No jurisdictional principle is more fundamental to the federal judiciary than the doctrine of standing. Before litigants may avail themselves of the tremendous power vested in the federal judiciary, plaintiffs must first establish that they are appropriately situated to assert a legal claim before a court. In analyzing whether a plaintiff possesses the requisite standing to maintain a legal challenge, the Supreme Court has stressed that a court’s analysis must be blind to the underlying dispute: “The fundamental aspect of standing is that it focuses on the party seeking to get his complaint before a federal court and not on the issues he wishes to have adjudicated.” Unfortunately, an examination of the Supreme Court’s application of standing doctrine suggests that the Court has peeked behind the veil to examine the underlying claims of litigants, applying standing doctrine in an inconsistent manner to legal challenges falling within a specific field of jurisprudence: abortion.
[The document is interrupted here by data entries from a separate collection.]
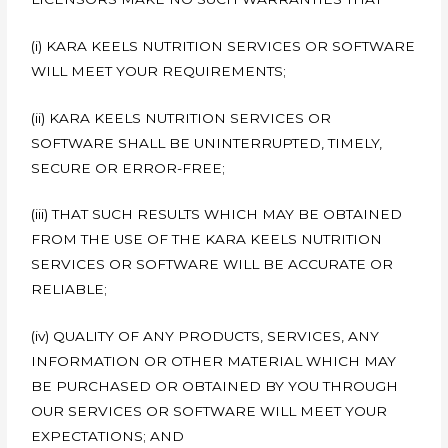
(i) KARA KEELS NUTRITION SERVICES OR SOFTWARE
WILL MEET YOUR REQUIREMENTS;
(ii) KARA KEELS NUTRITION SERVICES OR
SOFTWARE SHALL BE UNINTERRUPTED, TIMELY,
SECURE OR ERROR-FREE;
(iii) THAT SUCH RESULTS WHICH MAY BE OBTAINED
FROM THE USE OF THE KARA KEELS NUTRITION
SERVICES OR SOFTWARE WILL BE ACCURATE OR
RELIABLE;
(iv) QUALITY OF ANY PRODUCTS, SERVICES, ANY
INFORMATION OR OTHER MATERIAL WHICH MAY
BE PURCHASED OR OBTAINED BY YOU THROUGH
OUR SERVICES OR SOFTWARE WILL MEET YOUR
EXPECTATIONS; AND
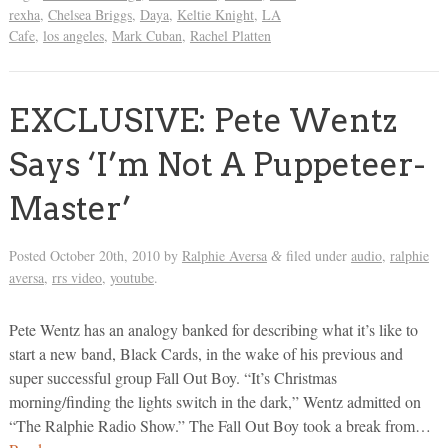
rexha
,
Chelsea Briggs
,
Daya
,
Keltie Knight
,
LA
Cafe
,
los angeles
,
Mark Cuban
,
Rachel Platten
EXCLUSIVE: Pete Wentz
Says ‘I’m Not A Puppeteer-
Master’
Posted
October 20th, 2010
by
Ralphie Aversa
filed under
audio
,
ralphie
&
aversa
,
rrs video
,
youtube
.
Pete Wentz has an analogy banked for describing what it’s like to
start a new band, Black Cards, in the wake of his previous and
super successful group Fall Out Boy. “It’s Christmas
morning/finding the lights switch in the dark,” Wentz admitted on
“The Ralphie Radio Show.” The Fall Out Boy took a break from…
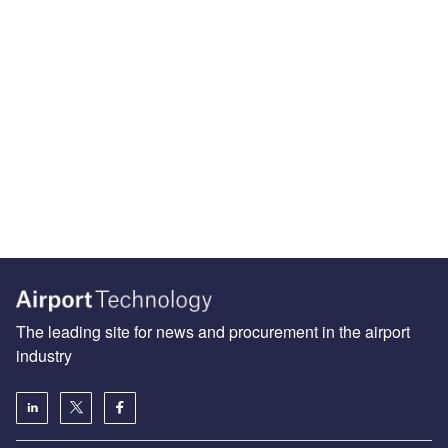
The leading site for news and procurement in the airport
industry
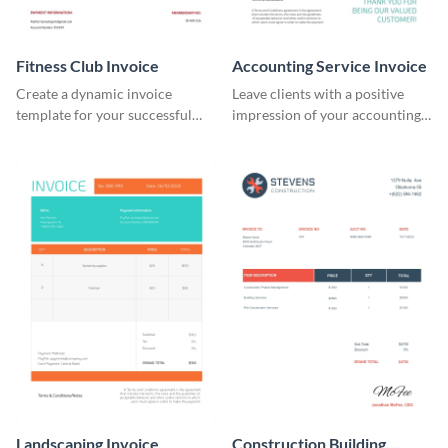
Fitness Club Invoice
Accounting Service Invoice
Create a dynamic invoice
Leave clients with a positive
template for your successful
impression of your accounting
fitness club.
services with this classy invoice
template.
Landscaping Invoice
Construction Building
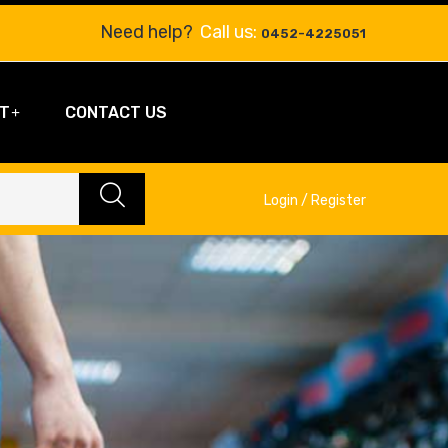
Need help?
Call us:
0452-4225051
T
CONTACT US
Login / Register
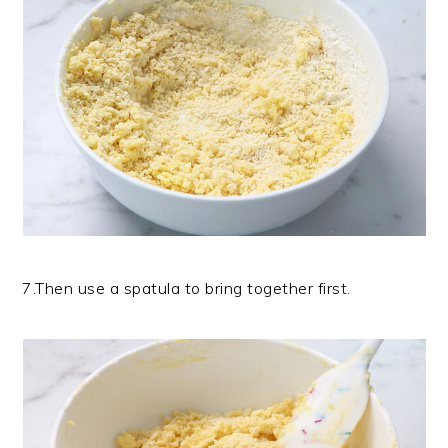
7.Then use a spatula to bring together first.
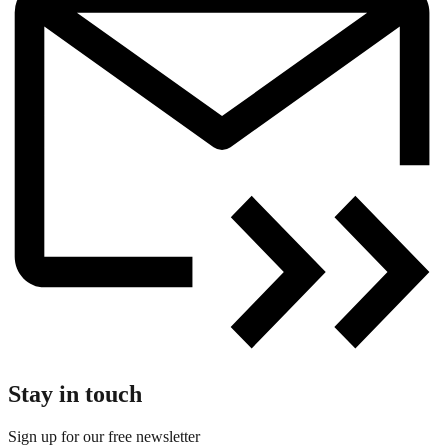
Stay in touch
Sign up for our free newsletter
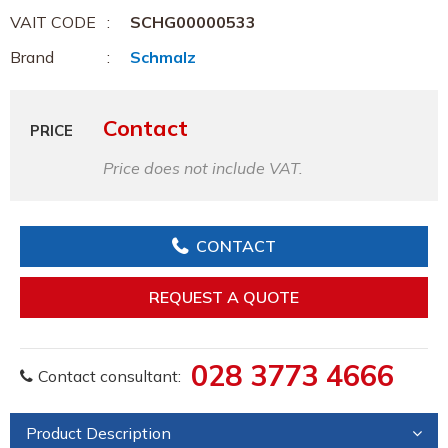
VAIT CODE
SCHG00000533
Brand
Schmalz
Contact
PRICE
Price does not include VAT.
CONTACT
REQUEST A QUOTE
028 3773 4666
Contact consultant:
Product Description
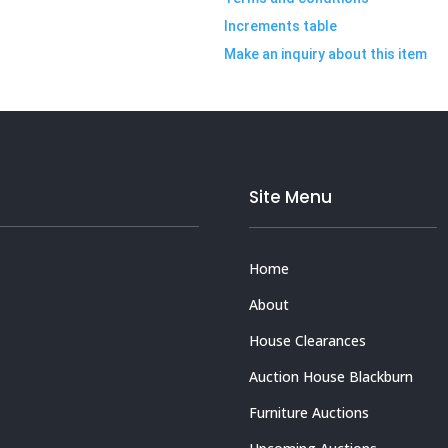
Increments table
Make an inquiry about this item
Site Menu
Home
About
House Clearances
Auction House Blackburn
Furniture Auctions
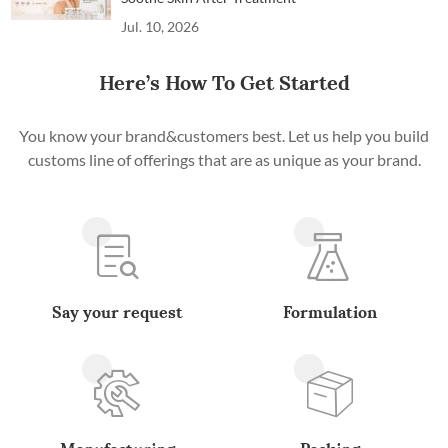
Jul. 10, 2026
Here’s How To Get Started
You know your brand&customers best. Let us help you build
customs line of offerings that are as unique as your brand.
Say your request
Formulation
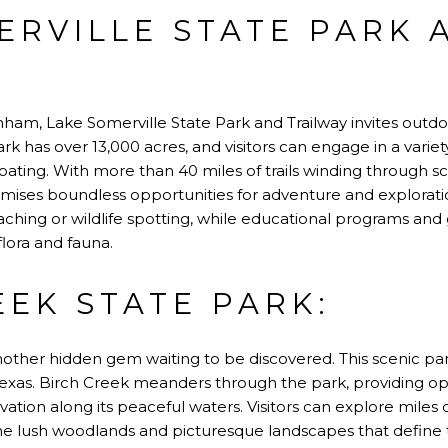
ERVILLE STATE PARK 
:
nham, Lake Somerville State Park and Trailway invites outdo
rk has over 13,000 acres, and visitors can engage in a variety 
 boating. With more than 40 miles of trails winding through s
omises boundless opportunities for adventure and explorati
aching or wildlife spotting, while educational programs and g
flora and fauna.
EEK STATE PARK:
nother hidden gem waiting to be discovered. This scenic park
exas. Birch Creek meanders through the park, providing oppo
vation along its peaceful waters. Visitors can explore miles of
e lush woodlands and picturesque landscapes that define t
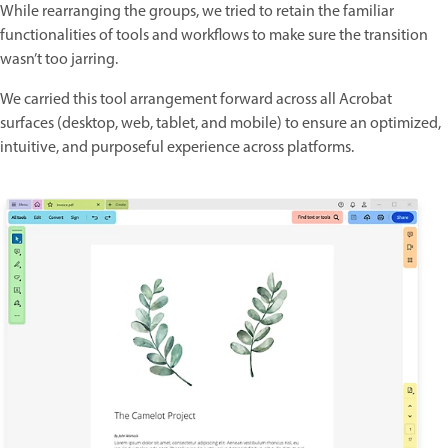
While rearranging the groups, we tried to retain the familiar
functionalities of tools and workflows to make sure the transition
wasn’t too jarring.
We carried this tool arrangement forward across all Acrobat
surfaces (desktop, web, tablet, and mobile) to ensure an optimized,
intuitive, and purposeful experience across platforms.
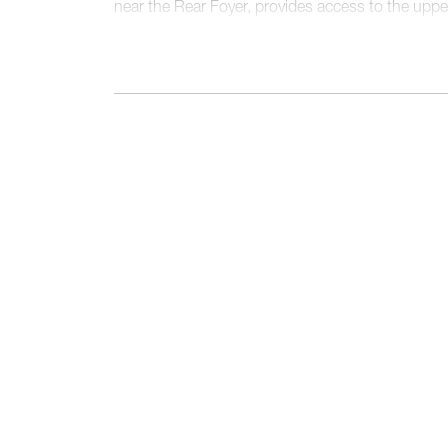
near the Rear Foyer, provides access to the upper
walk-in pantry, a walk-in closet, and a Laundry
behind a pocket door. The second floor present
full bathroom, and a sumptuous Primary Suite, f
and a uniquely spacious, angular walk-in closet.
design and flow contribute to its status as our be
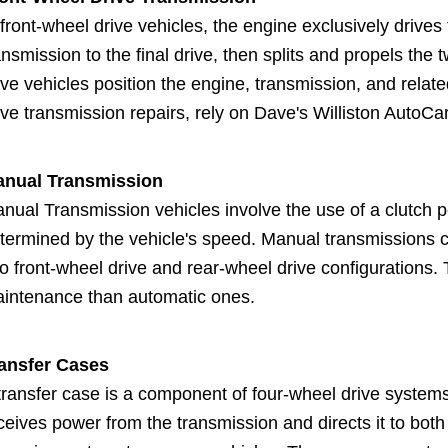
 front-wheel drive vehicles, the engine exclusively drive
ansmission to the final drive, then splits and propels the
ive vehicles position the engine, transmission, and relate
ive transmission repairs, rely on Dave's Williston AutoCar
nual Transmission
nual Transmission vehicles involve the use of a clutch p
termined by the vehicle's speed. Manual transmissions 
to front-wheel drive and rear-wheel drive configurations.
intenance than automatic ones.
ansfer Cases
transfer case is a component of four-wheel drive systems 
ceives power from the transmission and directs it to both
This Note contends that the Supreme Court has misapplied foundational principles of standing to suits brought by plaintiffs challenging state abortion regulations, departing from black letter standing requirements. In particular, this Note explains how the judiciary’s continued practice of allowing abortion service providers and doctors to litigate the rights of nonlitigant, third-party women is at odds with the Supreme Court’s prudential prohibition on third-party standing.